Updated: July 16, 2012

Message Delivery Guarantees and State Consistency

For workflows representing stateful processes, it is common to use distributed transactions in order to transact the processing of a message with the updated state of the workflow instance such that the message is guaranteed to be processed exactly once. Workflow Manager 1.0 does not rely on MSDTC in order to maintain state consistency between the workflow instance and its messages. Instead, an eventual consistency model has been implemented which relies on Service Bus to enable exactly once processing of inbound messages in a highly scalable environment. This does, however, result in some fundamental differences in handling inbound and outbound messages with workflow.

Inbound messages (sent via the Notifications endpoint – see above) are guaranteed to be delivered to the workflow as long as a 200 status code is returned. Messages can be retried idempotently as long as they specify the same MessageId, ensuring that the reliability of the HTTP transport doesn’t affect the overall delivery guarantee. Internally, once received by the Notifications endpoint, the message is stored durably in Service Bus until it is delivered to the workflow(s).
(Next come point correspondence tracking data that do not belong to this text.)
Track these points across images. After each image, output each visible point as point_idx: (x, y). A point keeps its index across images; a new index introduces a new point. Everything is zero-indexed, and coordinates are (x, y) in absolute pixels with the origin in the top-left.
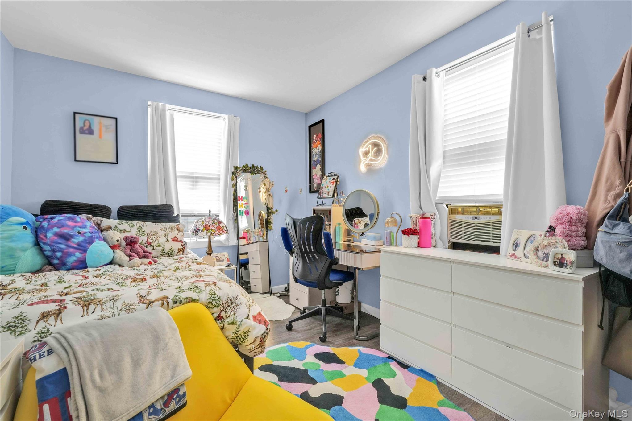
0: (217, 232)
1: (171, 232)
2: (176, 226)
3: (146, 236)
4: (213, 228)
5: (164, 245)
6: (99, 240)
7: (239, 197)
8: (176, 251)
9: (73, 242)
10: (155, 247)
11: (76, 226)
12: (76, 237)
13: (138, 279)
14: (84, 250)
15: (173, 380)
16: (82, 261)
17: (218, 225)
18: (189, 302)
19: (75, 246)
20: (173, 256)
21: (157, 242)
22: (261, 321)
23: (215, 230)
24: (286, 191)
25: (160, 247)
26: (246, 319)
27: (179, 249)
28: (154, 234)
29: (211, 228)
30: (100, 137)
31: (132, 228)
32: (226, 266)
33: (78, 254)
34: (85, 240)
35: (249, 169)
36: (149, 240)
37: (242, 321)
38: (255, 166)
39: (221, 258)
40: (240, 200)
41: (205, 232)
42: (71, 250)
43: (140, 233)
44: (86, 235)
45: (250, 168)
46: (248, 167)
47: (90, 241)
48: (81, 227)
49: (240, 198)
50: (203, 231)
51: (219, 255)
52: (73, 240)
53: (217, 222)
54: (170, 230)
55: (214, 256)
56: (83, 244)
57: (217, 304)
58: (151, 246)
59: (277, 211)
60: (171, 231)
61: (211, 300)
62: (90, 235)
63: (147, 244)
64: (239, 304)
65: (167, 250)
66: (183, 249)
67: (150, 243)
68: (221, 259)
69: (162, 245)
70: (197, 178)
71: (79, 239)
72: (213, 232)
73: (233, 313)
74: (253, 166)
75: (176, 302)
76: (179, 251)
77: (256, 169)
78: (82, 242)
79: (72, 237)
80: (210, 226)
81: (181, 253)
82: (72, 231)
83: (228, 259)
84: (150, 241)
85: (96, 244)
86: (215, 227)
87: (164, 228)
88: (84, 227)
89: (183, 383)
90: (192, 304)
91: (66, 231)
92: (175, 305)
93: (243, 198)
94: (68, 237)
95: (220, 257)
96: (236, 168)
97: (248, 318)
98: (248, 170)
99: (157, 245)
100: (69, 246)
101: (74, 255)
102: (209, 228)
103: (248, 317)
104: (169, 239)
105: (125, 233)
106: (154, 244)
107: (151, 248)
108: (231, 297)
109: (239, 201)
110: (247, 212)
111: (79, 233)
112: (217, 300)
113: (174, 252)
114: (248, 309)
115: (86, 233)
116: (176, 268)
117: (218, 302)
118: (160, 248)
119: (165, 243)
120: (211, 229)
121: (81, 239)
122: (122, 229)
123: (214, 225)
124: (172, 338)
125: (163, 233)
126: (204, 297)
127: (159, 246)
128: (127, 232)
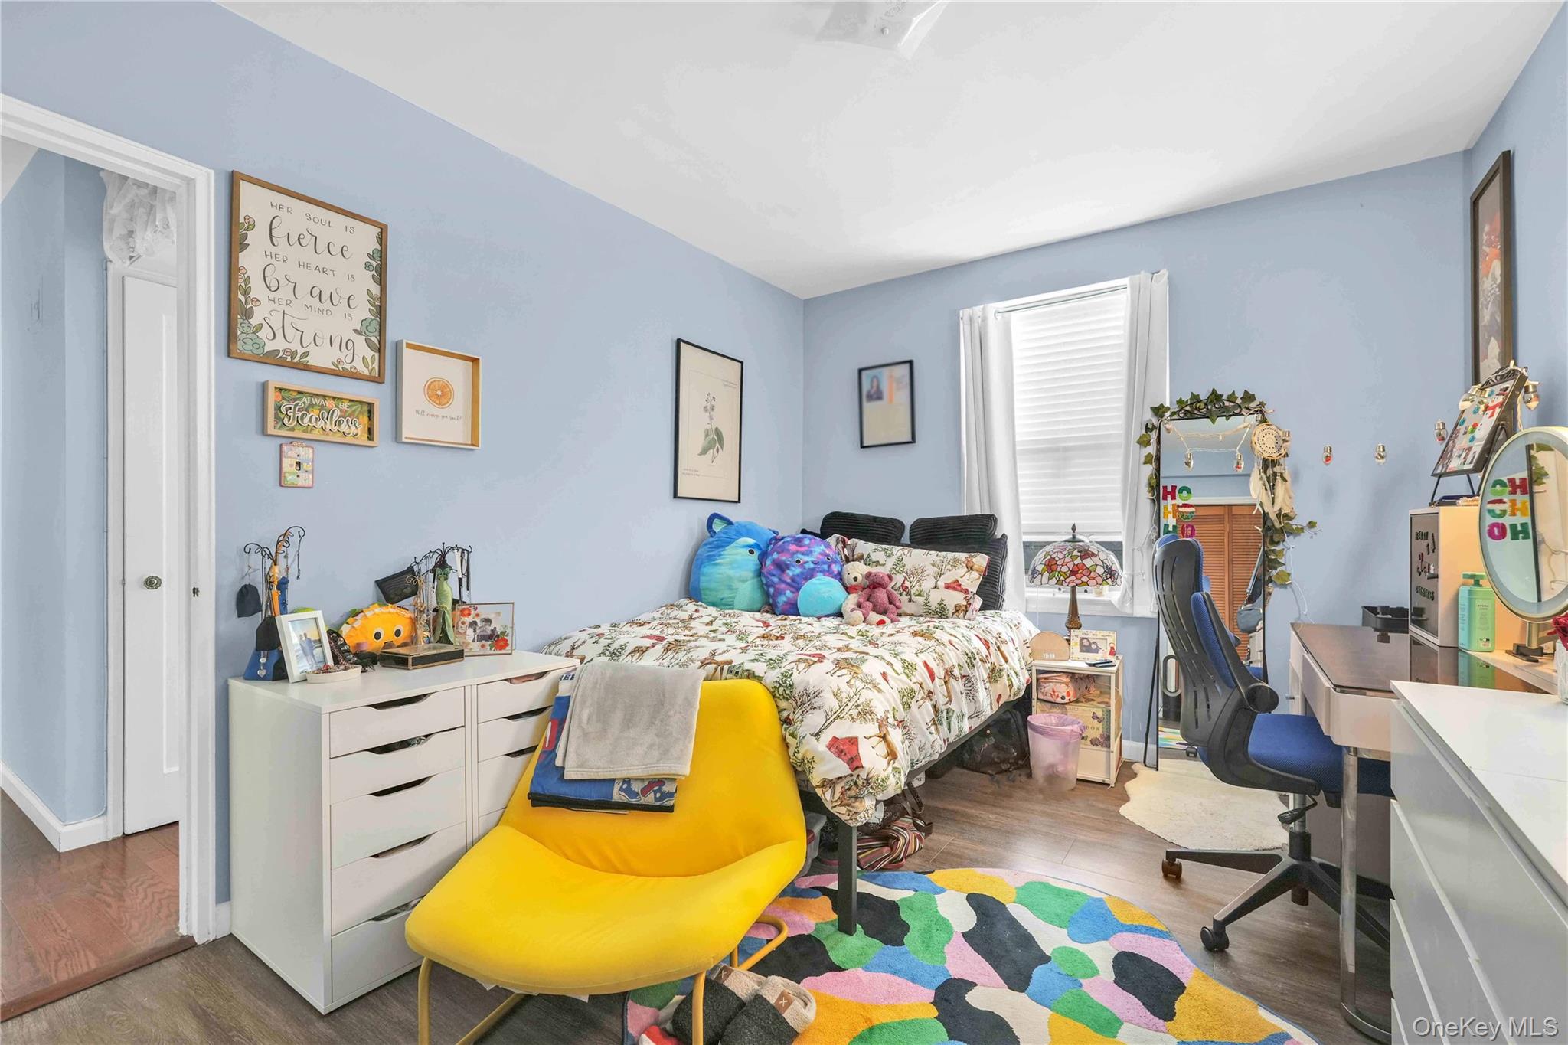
0: (1073, 578)
1: (950, 570)
2: (964, 560)
3: (904, 574)
4: (1065, 569)
5: (928, 594)
6: (824, 575)
7: (1163, 487)
8: (951, 610)
9: (788, 575)
10: (913, 597)
11: (797, 552)
12: (792, 568)
13: (771, 635)
14: (796, 588)
15: (656, 765)
16: (791, 604)
17: (1078, 561)
18: (748, 678)
19: (789, 581)
20: (947, 617)
21: (917, 588)
22: (843, 753)
23: (1068, 574)
24: (1328, 458)
25: (921, 598)
26: (812, 735)
27: (956, 606)
28: (918, 573)
29: (1059, 567)
30: (891, 400)
31: (888, 559)
32: (1090, 665)
33: (788, 593)
34: (802, 573)
35: (1203, 406)
36: (906, 582)
37: (804, 737)
38: (1222, 396)
39: (1094, 643)
40: (1169, 497)
41: (1046, 574)
42: (783, 586)
43: (897, 569)
44: (807, 566)
45: (1206, 405)
46: (1200, 401)
47: (809, 575)
48: (803, 554)
49: (1169, 489)
50: (1042, 574)
51: (1090, 636)
52: (788, 571)
53: (1079, 554)
54: (949, 567)
55: (1077, 636)
56: (798, 579)
57: (787, 694)
58: (908, 594)
59: (1312, 525)
60: (951, 568)
61: (778, 685)
62: (812, 566)
63: (901, 590)
64: (815, 706)
65: (934, 605)
66: (966, 607)
67: (905, 589)
68: (1094, 646)
69: (925, 594)
70: (1066, 449)
71: (796, 571)
72: (1062, 578)
73: (800, 718)
74: (1215, 397)
75: (731, 672)
76: (957, 611)
77: (1227, 403)
78: (798, 575)
79: (788, 567)
80: (1058, 563)
81: (962, 615)
82: (790, 559)
83: (1112, 648)
84: (907, 584)
85: (818, 582)
86: (1071, 565)
87: (938, 563)
88: (809, 553)
89: (675, 777)
90: (751, 683)
91: (784, 558)
92: (729, 676)
93: (1178, 489)
94: (784, 567)
95: (1094, 641)
96: (1159, 411)
97: (815, 736)
98: (1199, 409)
99: (917, 593)
100: (782, 581)
101: (785, 594)
102: (1054, 567)
103: (817, 735)
104: (941, 584)
105: (878, 567)
106: (913, 591)
107: (907, 598)
108: (811, 690)
109: (1165, 498)
110: (1190, 529)
111: (798, 562)
112: (787, 687)
113: (946, 611)
114: (827, 720)
115: (807, 562)
116: (860, 633)
117: (788, 692)
118: (921, 600)
119: (932, 591)
120: (1058, 569)
121: (797, 571)
122: (875, 560)
123: (1068, 559)
124: (680, 713)
125: (933, 570)
126: (773, 676)
127: (919, 595)
128: (880, 565)
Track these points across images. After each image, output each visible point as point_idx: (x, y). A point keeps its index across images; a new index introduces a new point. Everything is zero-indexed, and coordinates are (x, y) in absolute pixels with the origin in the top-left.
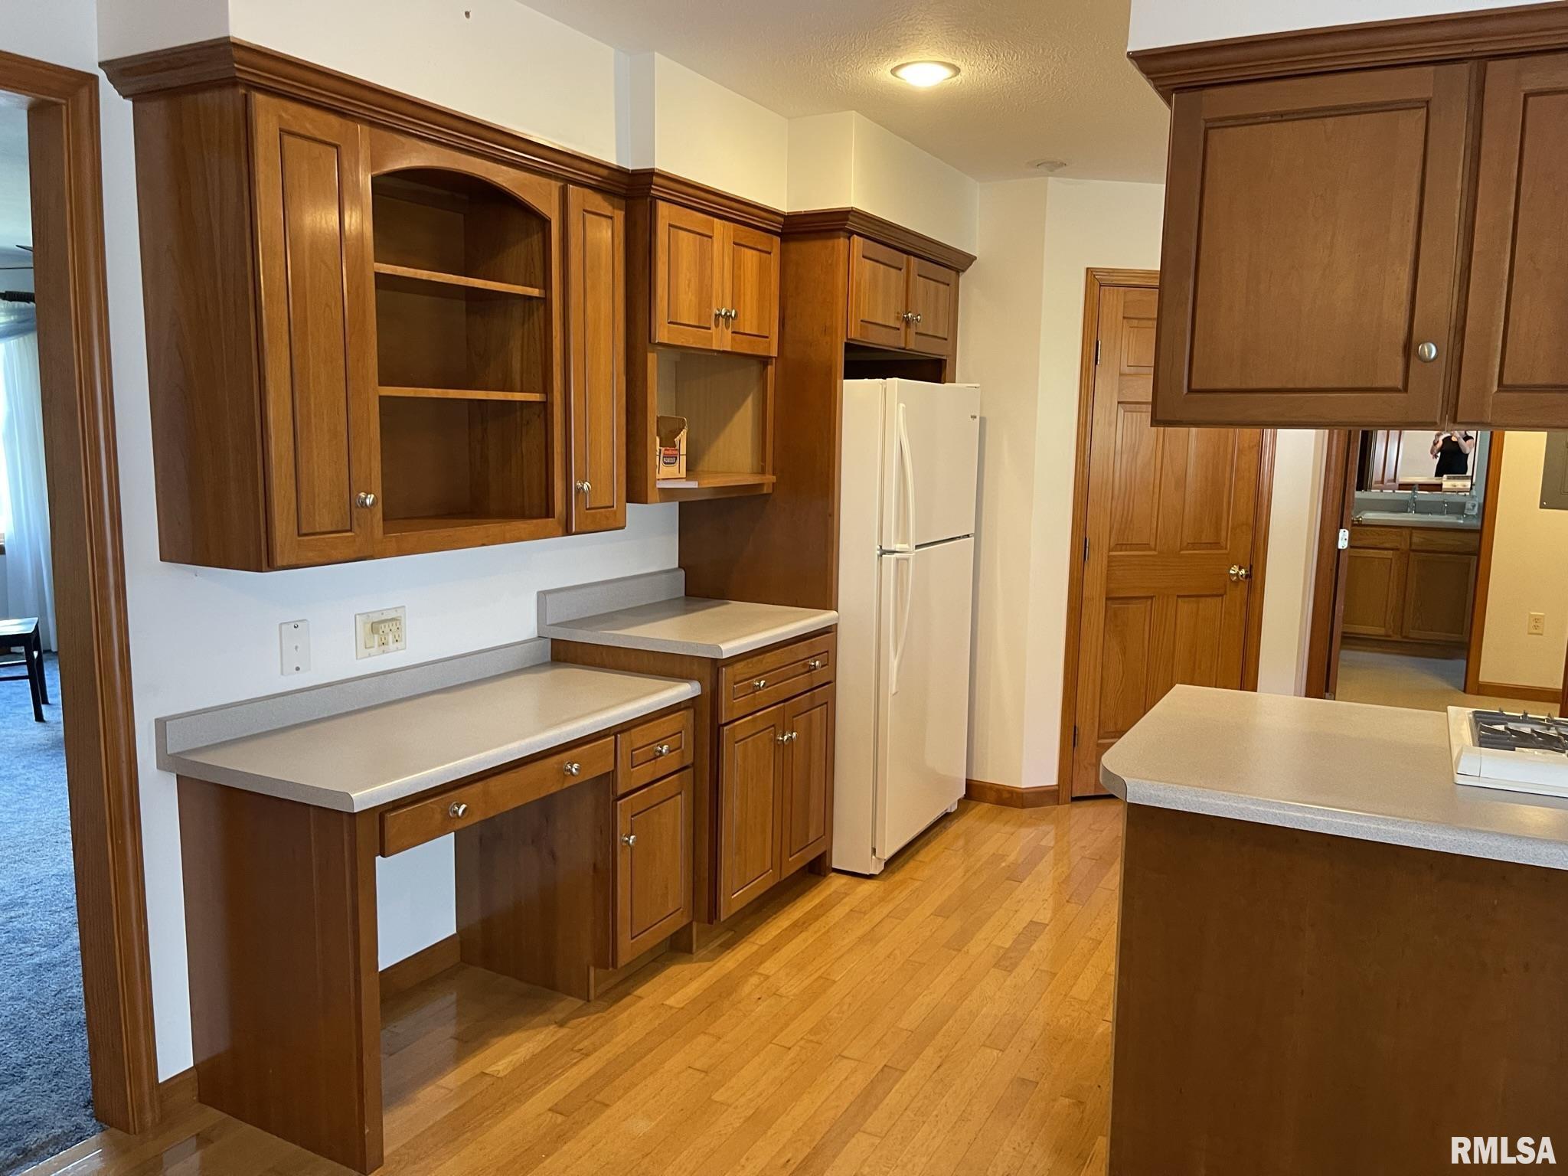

When a workflow receives a message, it is loaded and starts or resumes its execution. During an episode of workflow execution, any side-affecting work, such as outbound messages sent using HTTP activities, is collected and held until the updated state of workflow has been successfully saved. At that time, the inbound message (which has now been processed) is removed from the durable storage, and then the side-affecting work is executed. Outbound messages are sent, and are subsequently retried if they fail due to network issues or process failures. The end result is that outbound messages are guaranteed to be sent at least once, and therefore web services may need to be designed to handle messages idempotently. Responses are returned back to the workflow in order to resume workflow execution.